Et si nous pouvons ressentir la fin de ce film comme la fin d'un trajet thérapeutique, cette fin ne doit rien au thérapeute. Ce sont les circonstances historiques qui interviennent en tant qu'elles sont exceptionnelles. Au début de cette séquence finale, lors de laquelle nous allons entendre le discours du sujet devenir véritablement le discours d'un roi, que voyons-nous remarquablement illustré par le cinéaste ? Le sujet face au mur vide du studio où son discours doit être enregistré. Or ce mur vide est, en ces circonstances, une merveilleuse illustration de cet écran dont parle Lacan comme support du fantasme, où celui-ci se projette et au travers lequel nous percevons notre réalité. Une illustration précédente en avait été fournie par les bords sombres du toit et des tribunes d'un stade cernant le centre lumineux tel un écran de cinéma ou de télévision. Si au début du discours nous sentons, nous percevons combien le sujet est toujours parasité par son fantasme, par l'objet qui est attaché, il survient un moment qui apparaît presque miraculeux dans le film... (Mais n'y a-t-il pas quelque chose de semblable dans la prise de conscience, dans le sentiment de certitude qui y advient?)... Un moment où le sujet semble soudain libéré de ce qui jusque-là venait perturber son élocution : fantasme, objet petit a.(Celui-ci tenait-il au regard du père ? À autre chose ? Les indices donnés dans le film semblent ici insuffisants...).
Mais qu'entendons-nous alors ? Quelque chose de très simple et qui est énoncé dans le discours lui-même en cet instant. C'est que le sujet vient s'inscrire dans la loi du père très précisément. Non la loi en tant que créée par le père, en tant que désir du père, caprice du père, etc... Mais bien au contraire, dans sa dimension symbolique, à savoir la loi à laquelle le père lui-même obéissait, la loi à laquelle le père lui-même était soumis et qu'il a transmise... C'est dit explicitement dans le film... Et qui est, très précisément, la loi des rois. Telle que le sujet lui-même l'énonce. Au creux même de son discours. Très simplement. La loi des rois, c'est d’incarner la nation...
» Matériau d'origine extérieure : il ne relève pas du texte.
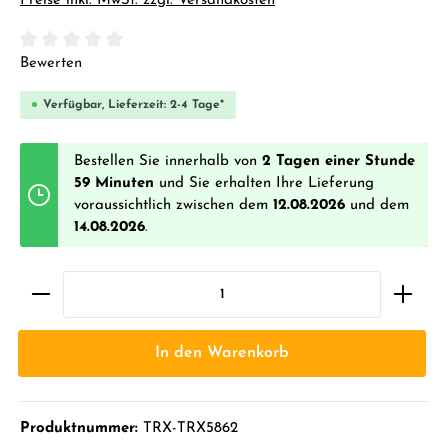
Preise inkl. MwSt. zzgl. Versandkosten
Durchschnittliche Bewertung von 0 von 5 Sternen
Bewerten
Verfügbar, Lieferzeit: 2-4 Tage*
Bestellen Sie innerhalb von
2 Tagen einer Stunde
59 Minuten
und Sie erhalten Ihre Lieferung
voraussichtlich zwischen dem
12.08.2026
und dem
14.08.2026
.
In den Warenkorb
Produktnummer:
TRX-TRX5862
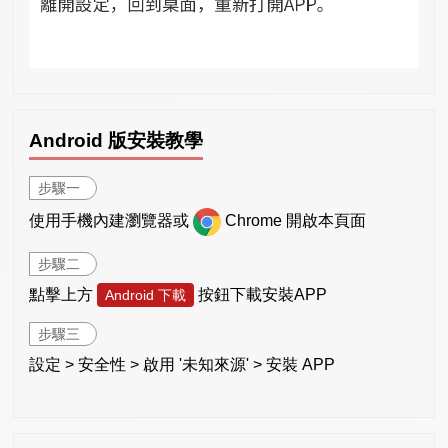
Android 版安裝教學
步驟一
使用手機內建瀏覽器或
Chrome 開啟本頁面
步驟二
點擊上方
按鈕下載安裝APP
Android 下載
步驟三
設定 > 安全性 > 啟用 '未知來源' > 安裝 APP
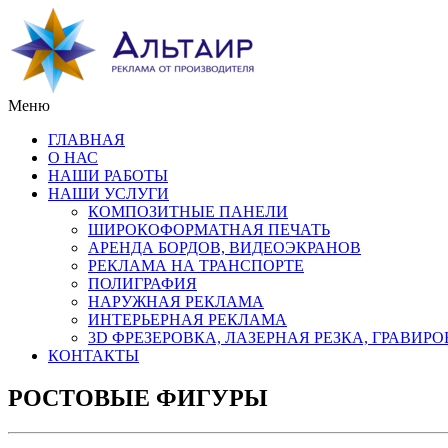
Меню
ГЛАВНАЯ
О НАС
НАШИ РАБОТЫ
НАШИ УСЛУГИ
КОМПОЗИТНЫЕ ПАНЕЛИ
ШИРОКОФОРМАТНАЯ ПЕЧАТЬ
АРЕНДА БОРДОВ, ВИДЕОЭКРАНОВ
РЕКЛАМА НА ТРАНСПОРТЕ
ПОЛИГРАФИЯ
НАРУЖНАЯ РЕКЛАМА
ИНТЕРЬЕРНАЯ РЕКЛАМА
3D ФРЕЗЕРОВКА, ЛАЗЕРНАЯ РЕЗКА, ГРАВИР
КОНТАКТЫ
РОСТОВЫЕ ФИГУРЫ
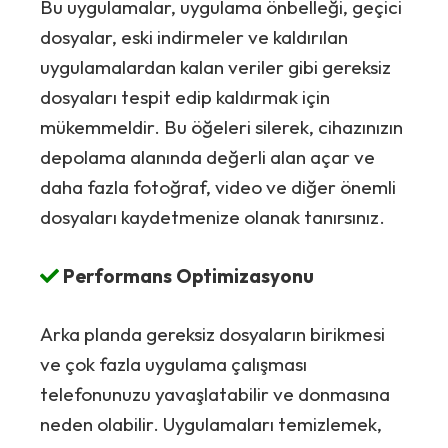
Bu uygulamalar, uygulama önbelleği, geçici
dosyalar, eski indirmeler ve kaldırılan
uygulamalardan kalan veriler gibi gereksiz
dosyaları tespit edip kaldırmak için
mükemmeldir. Bu öğeleri silerek, cihazınızın
depolama alanında değerli alan açar ve
daha fazla fotoğraf, video ve diğer önemli
dosyaları kaydetmenize olanak tanırsınız.
Performans Optimizasyonu
Arka planda gereksiz dosyaların birikmesi
ve çok fazla uygulama çalışması
telefonunuzu yavaşlatabilir ve donmasına
neden olabilir. Uygulamaları temizlemek,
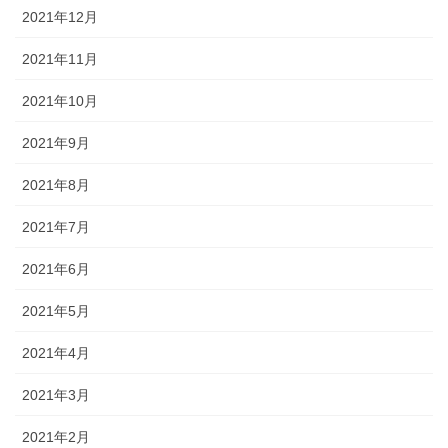
2021年12月
2021年11月
2021年10月
2021年9月
2021年8月
2021年7月
2021年6月
2021年5月
2021年4月
2021年3月
2021年2月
Qu'ajouter à cela ? Que c'est justement cette fin : la traversée du fantasme, la chute de l'objet a, l'inscription dans la loi symbolique, le remaniement de l'idéal du moi en tant que lié à l'objet a et à l'Autre dont le thérapeute est le représentant, avec leurs conséquences habituelles par où se termine une cure analytique : la chute du transfert et de la figure du thérapeute... Ici, c’est justement cette fin de ne se produire que du fait des circonstances historiques exceptionnelles, et non dans le cadre de la thérapie, alors qu’elle est partie intégrante de la cure analytique au contraire, qui me font penser que nous avons affaire ici à une psychothérapie et non à une psychanalyse, même si nous voulions la qualifier de psychanalyse sans le savoir.
Nous ne contesterons pas cependant ce que nous avons déjà dit précédemment, à savoir la possibilité d'un assouplissement dans la structure, mais accompagné du risque d’inhibition et d'aliénation que nous évoquions... (ici, en note : loi sur les psychothérapeutes et les brouillages conséquents).
Pour finir, pour les amateurs de lettre lacanienne. Une oreille clinique un peu attentive aura noté, c'est clairement indiqué dans le film, comment le sujet qui a pourtant de très nombreux prénoms, ils sont cités, tous plus prestigieux les uns que les autres au regard de leur renvoi à sa royale lignée, ne peut se choisir comme nom de règne, non pourtant un de ces prénoms, mais celui-là même par lequel son père a lui-même régné, en y ajoutant un « Un ». Georges-V + 1.